112 Bize Şeybân (164), Yahya ibn Ebî Kesîr (129)’den; o da Ebû Seleme’den; o da Ebû Hureyre (radıyallahü anh)’den tahdîs etti ki (o şöyle demiştir): Huzâalılar Câhiliyyet günlerinde öldürülmüş bir müşrik Huzâalı’ya mukaabil Leys oğulları’ndan birini Mekke’nin fethi senesinde diğer bâzı rivayetlerin sevkine göre, fethin ertesi günü öldürmüşlerdi. Bu hâdise Peygamber’e haber verildi. Peygamber hemen devesine binip hitâb ederek şöyle buyurdu:
“Şübhesiz Allah katli yahut fîli Mekke’den habs (yani men’) etmiştir. -Katil ve fîl kelimelerinden hangisinin söylendiğinde Ebû Abdillah Buhârî şübhe etti- Ve Allah, Mekke ahâlîsine (bir kerre) Rasûlüllah ile mü’minleri musallat kıldı. Haberiniz olsun, Mekke benden evvel hiçbir kimse için halâl olmadığı gibi, benden sonra da hiçbir kimse için halâl olmayacaktır. Biliniz ki o yalnız bir günün bir saatinde yalnız benim için halâl olmuştur. Malûmunuz olsun ki, işte bu saatimde o benim için bile haramdır. Mekke’nin dikeni kesilmez, ağacına balta değdirilmez, yitiği kimse tarafından el uzatılıp alınamaz, meğerki sahibini arayacak için olur. O hâlde her kimin bir kimsesi katl olunursa iki şeyden hangisi kendisi hakkında hayırlı ise onu isteyebilir (yani iki şey arasında muhayyerdir): Ya kendisine diyet verilir, ya maktulün ehli kaatili kısas ettirir”.
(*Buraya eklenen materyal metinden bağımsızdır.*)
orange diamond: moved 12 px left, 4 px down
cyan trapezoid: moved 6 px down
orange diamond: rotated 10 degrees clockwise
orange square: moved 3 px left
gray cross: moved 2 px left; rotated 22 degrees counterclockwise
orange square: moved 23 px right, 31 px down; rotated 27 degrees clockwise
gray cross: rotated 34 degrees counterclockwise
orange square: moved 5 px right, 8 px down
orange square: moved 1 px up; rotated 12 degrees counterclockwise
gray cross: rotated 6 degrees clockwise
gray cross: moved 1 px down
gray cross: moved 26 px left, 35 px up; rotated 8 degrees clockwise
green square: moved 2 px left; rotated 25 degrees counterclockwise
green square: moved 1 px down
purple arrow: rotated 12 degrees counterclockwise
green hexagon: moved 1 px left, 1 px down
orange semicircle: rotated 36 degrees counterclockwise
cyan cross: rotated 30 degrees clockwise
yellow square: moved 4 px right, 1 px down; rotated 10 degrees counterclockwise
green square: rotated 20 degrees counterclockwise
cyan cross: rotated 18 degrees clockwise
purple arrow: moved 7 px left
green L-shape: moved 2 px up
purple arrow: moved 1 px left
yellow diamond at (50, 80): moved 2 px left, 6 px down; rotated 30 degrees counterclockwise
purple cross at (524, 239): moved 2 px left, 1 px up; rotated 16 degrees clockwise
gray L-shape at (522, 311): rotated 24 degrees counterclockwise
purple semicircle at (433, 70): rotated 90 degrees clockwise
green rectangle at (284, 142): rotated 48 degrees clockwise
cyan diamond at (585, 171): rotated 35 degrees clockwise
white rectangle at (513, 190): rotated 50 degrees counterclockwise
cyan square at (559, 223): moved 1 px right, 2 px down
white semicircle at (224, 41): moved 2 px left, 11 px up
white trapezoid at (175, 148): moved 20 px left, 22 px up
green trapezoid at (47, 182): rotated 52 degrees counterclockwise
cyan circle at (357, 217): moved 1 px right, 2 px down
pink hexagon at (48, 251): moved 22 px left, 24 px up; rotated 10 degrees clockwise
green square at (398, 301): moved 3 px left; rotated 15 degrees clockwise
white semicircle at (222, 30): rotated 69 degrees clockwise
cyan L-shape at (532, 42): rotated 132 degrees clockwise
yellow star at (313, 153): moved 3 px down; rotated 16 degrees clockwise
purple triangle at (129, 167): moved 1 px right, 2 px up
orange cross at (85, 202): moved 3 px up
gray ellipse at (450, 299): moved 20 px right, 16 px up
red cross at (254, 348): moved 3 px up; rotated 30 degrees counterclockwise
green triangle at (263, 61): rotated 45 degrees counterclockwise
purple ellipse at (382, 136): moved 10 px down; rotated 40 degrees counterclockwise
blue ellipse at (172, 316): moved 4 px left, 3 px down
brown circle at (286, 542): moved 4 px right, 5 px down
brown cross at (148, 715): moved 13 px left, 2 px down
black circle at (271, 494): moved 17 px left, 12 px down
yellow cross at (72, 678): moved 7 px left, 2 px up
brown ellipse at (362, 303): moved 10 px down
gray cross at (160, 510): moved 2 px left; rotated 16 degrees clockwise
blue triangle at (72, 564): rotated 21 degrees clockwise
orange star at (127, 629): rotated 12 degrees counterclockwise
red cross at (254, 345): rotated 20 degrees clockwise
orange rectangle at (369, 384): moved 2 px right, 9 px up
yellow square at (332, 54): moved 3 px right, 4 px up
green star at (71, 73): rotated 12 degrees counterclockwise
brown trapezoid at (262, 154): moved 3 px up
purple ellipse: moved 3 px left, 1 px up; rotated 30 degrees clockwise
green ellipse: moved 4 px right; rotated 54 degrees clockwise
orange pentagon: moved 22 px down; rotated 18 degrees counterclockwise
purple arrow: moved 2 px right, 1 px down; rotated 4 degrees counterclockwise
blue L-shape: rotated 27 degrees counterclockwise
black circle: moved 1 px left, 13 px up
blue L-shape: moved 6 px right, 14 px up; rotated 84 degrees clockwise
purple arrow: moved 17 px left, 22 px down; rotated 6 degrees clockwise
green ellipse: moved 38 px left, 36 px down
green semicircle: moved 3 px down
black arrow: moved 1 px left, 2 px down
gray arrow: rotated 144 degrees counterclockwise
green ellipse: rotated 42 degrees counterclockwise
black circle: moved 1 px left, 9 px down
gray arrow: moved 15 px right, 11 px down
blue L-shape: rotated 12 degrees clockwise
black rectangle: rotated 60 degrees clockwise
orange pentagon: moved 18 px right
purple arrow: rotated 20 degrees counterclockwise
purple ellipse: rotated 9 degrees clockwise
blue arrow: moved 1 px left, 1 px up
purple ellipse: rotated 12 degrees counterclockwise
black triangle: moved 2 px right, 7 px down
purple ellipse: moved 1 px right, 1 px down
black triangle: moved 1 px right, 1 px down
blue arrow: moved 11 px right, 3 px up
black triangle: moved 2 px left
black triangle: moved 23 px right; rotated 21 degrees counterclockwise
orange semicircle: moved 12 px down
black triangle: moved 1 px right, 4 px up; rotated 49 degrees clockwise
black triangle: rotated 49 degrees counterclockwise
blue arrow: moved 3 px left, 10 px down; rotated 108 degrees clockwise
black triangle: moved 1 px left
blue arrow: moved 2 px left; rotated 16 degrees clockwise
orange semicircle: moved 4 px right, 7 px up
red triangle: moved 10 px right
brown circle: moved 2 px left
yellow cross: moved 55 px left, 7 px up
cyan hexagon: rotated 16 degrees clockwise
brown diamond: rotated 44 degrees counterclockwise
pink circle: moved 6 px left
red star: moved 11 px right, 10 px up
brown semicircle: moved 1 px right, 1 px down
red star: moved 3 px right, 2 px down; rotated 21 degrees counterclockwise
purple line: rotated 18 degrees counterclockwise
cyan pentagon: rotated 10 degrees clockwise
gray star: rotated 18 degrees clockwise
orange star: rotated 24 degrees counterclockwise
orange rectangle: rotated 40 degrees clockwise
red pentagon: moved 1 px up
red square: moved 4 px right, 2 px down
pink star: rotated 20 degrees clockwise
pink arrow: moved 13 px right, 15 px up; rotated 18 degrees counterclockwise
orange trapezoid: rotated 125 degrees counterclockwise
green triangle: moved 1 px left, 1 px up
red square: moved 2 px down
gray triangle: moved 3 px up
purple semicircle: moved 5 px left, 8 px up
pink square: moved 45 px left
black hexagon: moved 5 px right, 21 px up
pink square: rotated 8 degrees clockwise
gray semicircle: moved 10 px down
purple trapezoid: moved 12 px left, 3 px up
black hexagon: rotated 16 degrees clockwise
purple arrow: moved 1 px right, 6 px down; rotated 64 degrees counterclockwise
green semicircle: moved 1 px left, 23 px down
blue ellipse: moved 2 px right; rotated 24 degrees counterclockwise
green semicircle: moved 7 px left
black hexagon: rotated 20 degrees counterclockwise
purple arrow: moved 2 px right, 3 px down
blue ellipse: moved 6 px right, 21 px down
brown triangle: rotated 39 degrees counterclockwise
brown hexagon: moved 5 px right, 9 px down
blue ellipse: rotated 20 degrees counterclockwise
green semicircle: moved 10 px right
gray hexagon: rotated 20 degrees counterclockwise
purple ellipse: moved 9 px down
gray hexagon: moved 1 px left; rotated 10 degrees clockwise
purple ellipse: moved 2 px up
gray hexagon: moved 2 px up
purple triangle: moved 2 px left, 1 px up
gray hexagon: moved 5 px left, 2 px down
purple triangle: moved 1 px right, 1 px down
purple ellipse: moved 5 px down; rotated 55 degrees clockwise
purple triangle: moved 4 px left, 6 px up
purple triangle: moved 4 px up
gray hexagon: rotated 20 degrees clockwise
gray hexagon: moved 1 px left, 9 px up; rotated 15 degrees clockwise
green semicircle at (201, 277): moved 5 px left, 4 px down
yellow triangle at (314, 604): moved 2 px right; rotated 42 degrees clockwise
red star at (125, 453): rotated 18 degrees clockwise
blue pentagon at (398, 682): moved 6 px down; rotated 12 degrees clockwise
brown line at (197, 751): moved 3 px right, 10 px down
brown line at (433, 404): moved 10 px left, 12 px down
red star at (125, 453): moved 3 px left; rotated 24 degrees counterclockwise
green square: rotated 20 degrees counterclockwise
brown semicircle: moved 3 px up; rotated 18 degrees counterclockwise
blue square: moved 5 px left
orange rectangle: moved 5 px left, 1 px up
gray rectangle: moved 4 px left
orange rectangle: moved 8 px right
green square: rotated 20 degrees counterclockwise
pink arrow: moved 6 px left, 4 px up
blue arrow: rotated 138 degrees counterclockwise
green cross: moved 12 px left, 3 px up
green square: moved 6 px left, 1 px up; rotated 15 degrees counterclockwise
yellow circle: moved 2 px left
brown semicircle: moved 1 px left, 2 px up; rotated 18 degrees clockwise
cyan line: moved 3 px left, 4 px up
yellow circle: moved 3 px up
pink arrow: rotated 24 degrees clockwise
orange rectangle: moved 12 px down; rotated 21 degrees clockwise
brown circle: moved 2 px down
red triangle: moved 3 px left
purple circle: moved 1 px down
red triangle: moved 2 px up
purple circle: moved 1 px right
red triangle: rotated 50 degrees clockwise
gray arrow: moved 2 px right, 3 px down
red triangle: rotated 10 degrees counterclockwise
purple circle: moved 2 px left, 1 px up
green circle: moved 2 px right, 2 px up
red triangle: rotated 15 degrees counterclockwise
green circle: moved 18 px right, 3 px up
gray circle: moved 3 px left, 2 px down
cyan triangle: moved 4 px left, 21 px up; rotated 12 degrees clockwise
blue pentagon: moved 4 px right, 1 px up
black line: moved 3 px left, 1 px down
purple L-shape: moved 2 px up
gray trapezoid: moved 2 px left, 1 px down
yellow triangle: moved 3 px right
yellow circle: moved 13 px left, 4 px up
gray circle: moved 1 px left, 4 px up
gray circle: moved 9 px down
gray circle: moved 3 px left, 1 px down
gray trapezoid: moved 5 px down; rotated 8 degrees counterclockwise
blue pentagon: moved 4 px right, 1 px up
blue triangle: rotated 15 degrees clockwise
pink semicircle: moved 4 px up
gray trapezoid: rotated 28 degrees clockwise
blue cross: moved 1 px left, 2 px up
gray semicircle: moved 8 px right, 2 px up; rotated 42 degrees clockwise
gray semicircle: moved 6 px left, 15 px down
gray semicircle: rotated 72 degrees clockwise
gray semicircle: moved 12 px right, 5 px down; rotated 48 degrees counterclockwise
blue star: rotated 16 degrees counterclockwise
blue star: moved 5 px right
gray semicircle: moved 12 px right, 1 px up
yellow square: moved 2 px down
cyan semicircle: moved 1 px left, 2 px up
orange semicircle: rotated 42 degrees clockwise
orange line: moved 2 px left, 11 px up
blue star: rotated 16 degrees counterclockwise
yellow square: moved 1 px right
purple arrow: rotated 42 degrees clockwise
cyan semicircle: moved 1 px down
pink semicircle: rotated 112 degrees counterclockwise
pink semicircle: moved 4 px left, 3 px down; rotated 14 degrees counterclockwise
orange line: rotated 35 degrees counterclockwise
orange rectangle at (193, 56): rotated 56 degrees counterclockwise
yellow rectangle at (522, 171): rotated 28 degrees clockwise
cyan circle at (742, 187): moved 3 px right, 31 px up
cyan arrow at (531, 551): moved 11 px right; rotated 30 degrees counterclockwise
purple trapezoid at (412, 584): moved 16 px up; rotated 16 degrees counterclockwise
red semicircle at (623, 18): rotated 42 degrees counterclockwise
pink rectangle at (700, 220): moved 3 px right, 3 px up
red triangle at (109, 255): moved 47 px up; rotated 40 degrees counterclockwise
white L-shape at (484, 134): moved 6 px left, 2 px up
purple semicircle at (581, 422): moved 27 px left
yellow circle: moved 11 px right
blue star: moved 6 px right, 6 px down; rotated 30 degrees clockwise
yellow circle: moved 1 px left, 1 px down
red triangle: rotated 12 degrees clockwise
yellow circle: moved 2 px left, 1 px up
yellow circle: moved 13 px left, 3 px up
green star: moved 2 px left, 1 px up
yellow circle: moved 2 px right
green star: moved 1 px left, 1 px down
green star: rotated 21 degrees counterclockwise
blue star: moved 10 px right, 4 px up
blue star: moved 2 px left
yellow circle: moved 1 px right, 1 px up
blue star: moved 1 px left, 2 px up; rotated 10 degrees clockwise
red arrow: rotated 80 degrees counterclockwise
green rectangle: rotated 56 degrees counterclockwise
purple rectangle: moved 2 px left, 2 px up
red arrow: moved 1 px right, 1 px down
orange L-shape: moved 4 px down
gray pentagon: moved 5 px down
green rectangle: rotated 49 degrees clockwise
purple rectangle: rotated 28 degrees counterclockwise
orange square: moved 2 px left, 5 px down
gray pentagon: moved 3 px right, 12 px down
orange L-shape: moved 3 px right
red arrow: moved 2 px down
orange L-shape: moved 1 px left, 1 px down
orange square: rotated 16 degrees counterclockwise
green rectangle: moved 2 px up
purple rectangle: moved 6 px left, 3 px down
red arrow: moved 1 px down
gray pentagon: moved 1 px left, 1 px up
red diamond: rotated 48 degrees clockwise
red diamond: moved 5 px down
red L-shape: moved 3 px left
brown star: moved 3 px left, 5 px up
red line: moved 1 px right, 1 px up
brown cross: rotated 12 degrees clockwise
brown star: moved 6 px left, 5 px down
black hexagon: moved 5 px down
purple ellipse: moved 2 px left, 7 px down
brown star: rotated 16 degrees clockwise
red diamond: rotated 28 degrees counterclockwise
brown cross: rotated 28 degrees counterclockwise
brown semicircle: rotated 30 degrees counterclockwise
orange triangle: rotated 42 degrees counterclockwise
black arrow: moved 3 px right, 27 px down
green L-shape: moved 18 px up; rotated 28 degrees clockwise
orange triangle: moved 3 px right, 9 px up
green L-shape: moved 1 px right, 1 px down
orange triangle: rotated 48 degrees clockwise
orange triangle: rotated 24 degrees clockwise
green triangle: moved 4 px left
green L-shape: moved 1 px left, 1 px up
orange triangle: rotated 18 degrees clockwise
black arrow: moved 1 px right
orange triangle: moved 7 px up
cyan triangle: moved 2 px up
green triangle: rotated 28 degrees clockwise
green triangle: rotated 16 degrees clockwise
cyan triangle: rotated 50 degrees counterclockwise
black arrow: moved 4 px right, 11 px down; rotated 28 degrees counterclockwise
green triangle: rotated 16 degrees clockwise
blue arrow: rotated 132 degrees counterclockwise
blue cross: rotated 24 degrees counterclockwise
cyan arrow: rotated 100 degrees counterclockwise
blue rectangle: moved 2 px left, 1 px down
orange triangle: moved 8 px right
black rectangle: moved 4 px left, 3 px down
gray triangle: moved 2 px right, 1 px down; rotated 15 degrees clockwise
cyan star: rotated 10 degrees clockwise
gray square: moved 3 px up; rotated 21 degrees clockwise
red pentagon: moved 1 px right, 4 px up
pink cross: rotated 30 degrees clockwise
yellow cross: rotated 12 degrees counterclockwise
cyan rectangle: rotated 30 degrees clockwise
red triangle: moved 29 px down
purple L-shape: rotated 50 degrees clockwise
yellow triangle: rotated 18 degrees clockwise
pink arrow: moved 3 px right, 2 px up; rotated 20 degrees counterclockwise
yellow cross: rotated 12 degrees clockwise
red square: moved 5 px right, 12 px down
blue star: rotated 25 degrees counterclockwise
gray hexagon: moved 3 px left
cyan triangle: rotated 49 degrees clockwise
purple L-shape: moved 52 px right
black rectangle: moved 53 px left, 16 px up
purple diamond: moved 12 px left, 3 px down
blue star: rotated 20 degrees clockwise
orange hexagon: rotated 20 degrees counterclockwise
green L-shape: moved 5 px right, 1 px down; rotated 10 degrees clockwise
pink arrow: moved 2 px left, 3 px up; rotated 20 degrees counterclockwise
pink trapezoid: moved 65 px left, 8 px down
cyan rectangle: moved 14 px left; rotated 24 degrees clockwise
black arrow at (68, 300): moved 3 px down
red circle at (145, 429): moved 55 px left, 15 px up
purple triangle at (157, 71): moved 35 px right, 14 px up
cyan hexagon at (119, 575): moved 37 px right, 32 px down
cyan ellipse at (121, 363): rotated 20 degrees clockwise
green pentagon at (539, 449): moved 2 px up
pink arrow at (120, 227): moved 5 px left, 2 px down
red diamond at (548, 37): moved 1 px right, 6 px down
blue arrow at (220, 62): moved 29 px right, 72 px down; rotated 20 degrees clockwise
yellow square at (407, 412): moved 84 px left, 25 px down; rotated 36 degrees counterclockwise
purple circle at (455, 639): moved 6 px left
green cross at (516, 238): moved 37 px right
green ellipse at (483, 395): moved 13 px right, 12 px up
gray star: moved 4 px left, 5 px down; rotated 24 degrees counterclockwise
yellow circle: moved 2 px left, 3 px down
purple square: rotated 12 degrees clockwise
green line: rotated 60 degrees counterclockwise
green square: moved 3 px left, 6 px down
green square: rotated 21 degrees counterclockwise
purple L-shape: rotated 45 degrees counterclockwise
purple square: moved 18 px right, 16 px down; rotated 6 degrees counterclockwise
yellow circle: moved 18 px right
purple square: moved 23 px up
Bunun üzerine Yemen ahâlîsinden bir kimse geldi de: Yâ Rasûlallah, (bu söylediklerini) benim için yaz! dedi. Rasûlüllah da: “Ebû Fulân (yani Ebû Şah) için yazınız” buyurdu. Derken Kureyş’ten bir zât: Yâ Rasûlallah! Izhır (yani Mekke ayrığı) müstesna olsun. Zîrâ biz onu evlerimizde ve kabirlerimizde kullanıyoruz, dedi. Bunun üzerine Peygamber (sallallahü aleyhi ve sellem): “Izhır otu müstesna, ızhır otu müstesna” buyurdu. Ebû Abdillah Buhârî der ki: Kısas edilir ma’nâsma “Kaved” masdarından kaaf harfi ile “Yukaadu” ( يُقَادُ )denilir. Ebû Abdillah Buhârî’ye: Peygamber’in o şahıs için yazdığı hangi şeydir? diye soruldu da, Buhârî: Peygamber o zât için bu hutbeyi yazdırmıştır, dedi.